## BEGIN Given text
Writing UNIX 'wc' program

Hey all,

I've been spending the last week learning Ruby. Prior to that, I had
spent some time learning Python. For various reasons, it looks like I'm
gravitating more to Ruby.

That being said, I decided to write a small program similiar to the UNIX
'wc' program.

Right now, it's very stripped down being that it only accepts input data
from STDIN if not a tty and I also haven't yet implemented the command
line arguments.

For the context of this post, I only included the logic that gets/prints
the word count and gets/prints the length of the longest line since
these are the ones I have questions about. Here it is:


----- Beginning of Program -----

#!/bin/env ruby

# Read input from stdin only if not a tty. The only reason I gave such a
# constraint here was just to see that I could do it. It's one of the
# first things I do in learning a new language
if not STDIN.tty?
data = STDIN.read
end

exit if not data


# PRINT THE WORD COUNT

# I'm wondering if there's an easier way to do this. It would
# be nice of the String::count method accepted regex patterns
# and not just strings.

# As it stands, this method creates a seperate array of words
# for which I get the count of. I would've rather done this
# without the extra overhead but I guess it's no big deal: it works!
printf("Word Count: %d\n", data.split(/\s/).length)


# GET THE LENGTH OF THE LONGEST LINE

# If there's a more elegant solution than what I have below, I'm all
# ears
line_length = 0
data.split(/\n/).each do |line|
line_length = line.length if line_length < line.length
end

printf("Longest Line Length: %d\n", line_length)
## END Given text
## BEGIN Material shown
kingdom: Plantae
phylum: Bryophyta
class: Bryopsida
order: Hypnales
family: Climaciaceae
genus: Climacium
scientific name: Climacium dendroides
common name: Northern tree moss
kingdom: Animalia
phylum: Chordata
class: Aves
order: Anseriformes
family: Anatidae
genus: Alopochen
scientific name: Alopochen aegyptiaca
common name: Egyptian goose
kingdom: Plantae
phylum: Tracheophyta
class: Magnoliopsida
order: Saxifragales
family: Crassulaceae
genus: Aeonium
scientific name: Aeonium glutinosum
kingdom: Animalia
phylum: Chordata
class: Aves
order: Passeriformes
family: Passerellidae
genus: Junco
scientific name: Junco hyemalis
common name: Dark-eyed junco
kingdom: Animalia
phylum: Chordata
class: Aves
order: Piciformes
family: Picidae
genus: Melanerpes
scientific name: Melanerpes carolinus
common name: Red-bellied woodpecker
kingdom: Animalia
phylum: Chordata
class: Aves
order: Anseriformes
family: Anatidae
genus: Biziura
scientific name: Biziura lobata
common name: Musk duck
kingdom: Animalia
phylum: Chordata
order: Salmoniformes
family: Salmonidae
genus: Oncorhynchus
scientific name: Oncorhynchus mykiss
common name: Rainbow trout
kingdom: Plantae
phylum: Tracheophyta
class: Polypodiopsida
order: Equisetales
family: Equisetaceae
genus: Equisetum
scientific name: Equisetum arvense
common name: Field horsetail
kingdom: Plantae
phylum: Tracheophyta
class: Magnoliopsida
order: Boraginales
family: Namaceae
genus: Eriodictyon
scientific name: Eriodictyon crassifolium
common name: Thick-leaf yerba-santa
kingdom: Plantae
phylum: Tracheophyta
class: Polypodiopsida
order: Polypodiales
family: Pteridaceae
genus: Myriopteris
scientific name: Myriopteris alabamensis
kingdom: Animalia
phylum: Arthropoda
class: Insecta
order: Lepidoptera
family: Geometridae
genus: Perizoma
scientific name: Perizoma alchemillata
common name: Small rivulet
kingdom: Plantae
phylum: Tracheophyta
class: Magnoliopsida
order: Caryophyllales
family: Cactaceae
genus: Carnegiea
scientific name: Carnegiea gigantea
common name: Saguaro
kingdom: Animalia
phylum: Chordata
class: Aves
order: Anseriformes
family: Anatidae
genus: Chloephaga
## END Material shown
What to work on:
a – In the Ruby 'wc' post, which language had the writer been learning before Ruby?
b – Resume the Ruby 'wc' post right after its final printf line.
The rows are separate material and have nothing to do with the Ruby post.

Answers to each task:
a – Python

b –
----- End of Program -----


My question here isn't correctness as much as elegance. I'm fairly sure
the solutions I've provided are correct (maybe); I'm just wondering if
anyone has a better solution.

Thanks,
Keith P. Boruff
 
M

Mikael Brockman

@*(&SPAM&)*optonline.net said:
Hey all,

I've been spending the last week learning Ruby. Prior to that, I had
spent some time learning Python. For various reasons, it looks like
I'm gravitating more to Ruby.

That being said, I decided to write a small program similiar to the
UNIX 'wc' program.

Right now, it's very stripped down being that it only accepts input
data from STDIN if not a tty and I also haven't yet implemented the
command line arguments.

For the context of this post, I only included the logic that
gets/prints the word count and gets/prints the length of the longest
line since these are the ones I have questions about. Here it is:

[...]

# I'm wondering if there's an easier way to do this. It would
# be nice of the String::count method accepted regex patterns
# and not just strings.

# As it stands, this method creates a seperate array of words
# for which I get the count of. I would've rather done this
# without the extra overhead but I guess it's no big deal: it works!
printf("Word Count: %d\n", data.split(/\s/).length)

How about something like this?

| class String
| def match_count (pattern)
| count = 0
| scan (pattern) { count = count + 1 }
| return count
| end
|
| def word_count
| match_count /\w+/
| end
| end
|
| puts "Word Count: #{data.word_count}"

Or put the methods outside of String if you prefer.
# GET THE LENGTH OF THE LONGEST LINE

# If there's a more elegant solution than what I have below, I'm all
# ears
line_length = 0
data.split(/\n/).each do |line|
line_length = line.length if line_length < line.length
end

I'd write something like

| maximum_length = 0
| data.each_line do |line|
| if line.length > maximum_length then
| maximum_length = line.length
| end
| end

which doesn't need to keep all lines in an array.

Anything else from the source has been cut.